Restate every entry verbatim; drop the pictures.

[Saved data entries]
*****

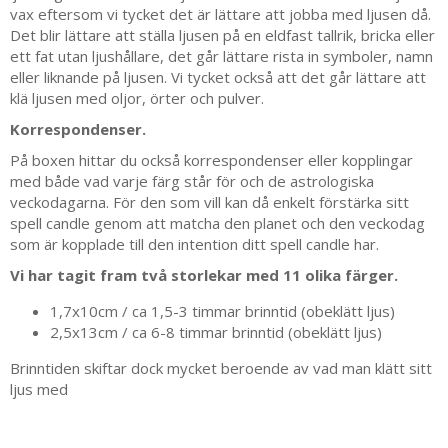
vax eftersom vi tycket det är lättare att jobba med ljusen då.
Det blir lättare att ställa ljusen på en eldfast tallrik, bricka eller
ett fat utan ljushållare, det går lättare rista in symboler, namn
eller liknande på ljusen. Vi tycket också att det går lättare att
klä ljusen med oljor, örter och pulver.
Korrespondenser.
På boxen hittar du också korrespondenser eller kopplingar
med både vad varje färg står för och de astrologiska
veckodagarna. För den som vill kan då enkelt förstärka sitt
spell candle genom att matcha den planet och den veckodag
som är kopplade till den intention ditt spell candle har.
Vi har tagit fram två storlekar med 11 olika färger.
1,7x10cm / ca 1,5-3 timmar brinntid (obeklätt ljus)
2,5x13cm / ca 6-8 timmar brinntid (obeklätt ljus)
Brinntiden skiftar dock mycket beroende av vad man klätt sitt
ljus med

*****

**Solution to the exercise**
vax eftersom vi tycket det är lättare att jobba med ljusen då.
Det blir lättare att ställa ljusen på en eldfast tallrik, bricka eller
ett fat utan ljushållare, det går lättare rista in symboler, namn
eller liknande på ljusen. Vi tycket också att det går lättare att
klä ljusen med oljor, örter och pulver.
Korrespondenser.
På boxen hittar du också korrespondenser eller kopplingar
med både vad varje färg står för och de astrologiska
veckodagarna. För den som vill kan då enkelt förstärka sitt
spell candle genom att matcha den planet och den veckodag
som är kopplade till den intention ditt spell candle har.
Vi har tagit fram två storlekar med 11 olika färger.
1,7x10cm / ca 1,5-3 timmar brinntid (obeklätt ljus)
2,5x13cm / ca 6-8 timmar brinntid (obeklätt ljus)
Brinntiden skiftar dock mycket beroende av vad man klätt sitt
ljus med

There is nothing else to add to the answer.